May NYMEX natural gas futures have now been on a 5-week downtrend on mild weather and a larger-than-expected storage injections despite healthy LNG export volumes. The week’s High was Monday’s $2.72/MMBtu while the Low was Tuesday’s $2.56. a very tight range which indicates market direction uncertainty.  Natural gas demand this week has been estimated at about 95 Bcfd while production was thought to be 106 Bcfd. LNG exports are up +14% from year ago levels to 19 Bcfd. In the UK, natural gas prices at the NBP were most recently down to $13.35/MMBtu. Dutch TTF futures were also lower at $13.45/MMBtu.  Asia’s “JKM” was quoted at $19.20/MMBtu, only slightly down from the prior week. The EIA’s Weekly Natural Gas Storage Report  indicated an injection of +59 Bcf vs. a forecast of +55 and a 5-year average of +24 Bcf.  Total gas in storage is now 1.970 Tcf, now at +6.8% above last year and 5.8% above the 5-year average.

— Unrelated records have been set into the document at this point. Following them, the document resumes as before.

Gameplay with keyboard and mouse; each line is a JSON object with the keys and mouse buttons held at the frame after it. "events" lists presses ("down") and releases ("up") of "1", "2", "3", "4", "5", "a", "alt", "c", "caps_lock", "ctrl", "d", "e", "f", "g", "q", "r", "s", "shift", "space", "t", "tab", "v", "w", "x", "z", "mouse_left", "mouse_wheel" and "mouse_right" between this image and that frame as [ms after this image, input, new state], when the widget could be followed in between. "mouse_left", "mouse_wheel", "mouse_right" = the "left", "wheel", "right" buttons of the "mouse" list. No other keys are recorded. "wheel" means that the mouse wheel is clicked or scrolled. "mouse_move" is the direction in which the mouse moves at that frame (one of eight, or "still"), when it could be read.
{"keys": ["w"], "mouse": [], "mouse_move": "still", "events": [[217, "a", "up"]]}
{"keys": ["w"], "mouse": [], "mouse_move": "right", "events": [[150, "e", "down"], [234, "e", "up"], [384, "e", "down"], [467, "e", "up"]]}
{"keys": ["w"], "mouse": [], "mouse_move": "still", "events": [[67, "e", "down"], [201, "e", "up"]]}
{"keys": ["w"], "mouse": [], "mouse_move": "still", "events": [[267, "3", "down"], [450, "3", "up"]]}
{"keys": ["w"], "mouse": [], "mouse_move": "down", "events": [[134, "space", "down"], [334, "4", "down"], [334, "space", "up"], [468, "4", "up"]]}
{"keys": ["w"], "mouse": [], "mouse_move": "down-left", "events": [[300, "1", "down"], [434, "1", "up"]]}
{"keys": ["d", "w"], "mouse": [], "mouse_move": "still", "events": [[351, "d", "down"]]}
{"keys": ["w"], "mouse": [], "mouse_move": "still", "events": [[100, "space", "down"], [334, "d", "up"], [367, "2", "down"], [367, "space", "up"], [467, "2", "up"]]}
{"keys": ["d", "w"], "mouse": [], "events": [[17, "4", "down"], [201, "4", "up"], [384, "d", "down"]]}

May 2026 NYMEX Henry Hub Futures

Natural Gas – Technical Analysis

May 2026 NYMEX Henry Hub Natural Gas futures have remain below the 13- & 20-day Moving Averages but just above the 8-day MA. Volume is below the recent average at 95k. The RSI is now “neutral” at “35”. Support is $2.65 (Thursday’s Close) with key Resistance at $2.72 (13-day MA).

Looking Ahead

Global LNG prices are on the decline largely due to mild temperatures. With the Strait of Hormuz open now, markets will be monitoring Qatar’s ability to restart their LNG exports. US storage levels are running above-normal and should remain that way given that April is typically a “shoulder” month. The 8-14-day forecast looks bearish for natural gas demand both space heating and power generation.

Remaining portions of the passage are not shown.